World Bank Help for CEE Risks Comes to Vienna

Wednesday, January 20, 2010

While media attention circles around a possible Greek default, behind-the-scene action is designed to help cushion the foreseeable fallout from Central Eastern European (CEE) loans, burdening the balance sheets of primarily Austrian and German banks. According to a press release by US financial group CRG Capital the company has established a fund that wants to raise €200 million in order to buy up distressed CEE debt.
From the release:
IFC, a member of the World Bank Group; the European Bank for Reconstruction and Development (EBRD); and CRG Capital, a leading restructuring fund manager have launched the first fund dedicated to investing in distressed assets in Central and Eastern Europe.
IFC is the International Finance Corporation, an affiliate of the World Bank Group.
A press release of the EBRD, dated January 11 too, reveals some figures:
The CEE Special Situations Fund will invest in underperforming companies to support recovery in the region. It is being established by CRG Capital. The fund aims to raise €200 million, with EBRD, IFC, and CRG Capital initially committing a total of €36 million. It will focus on the acquisition, turnaround, and resolution of corporate distressed assets in Central and Eastern Europe.
Both releases ended with the usual well-wishings of top brass of all parties involved.
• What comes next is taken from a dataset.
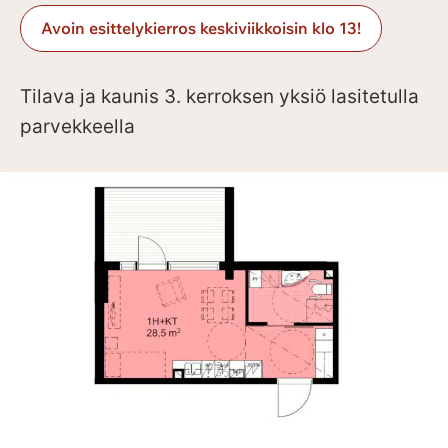
Avoin esittelykierros keskiviikkoisin klo 13!
Tilava ja kaunis 3. kerroksen yksiö lasitetulla
parvekkeella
Austrian daily "Der Standard" reported more details in its online edition. According to the German language report CRG Capital is based in Delaware and relies on a team of 90 lawyers reviewing deals. CRG wants to focus on Poland, Romania, Ukraine, the Baltics and Hungary.
Presuming the credit-worthiness of at least 2 of the 3 parties involved it should not be a problem to raise the targeted €200 million. If this will be enough to turn around the dire situation in CEE remains to be proven.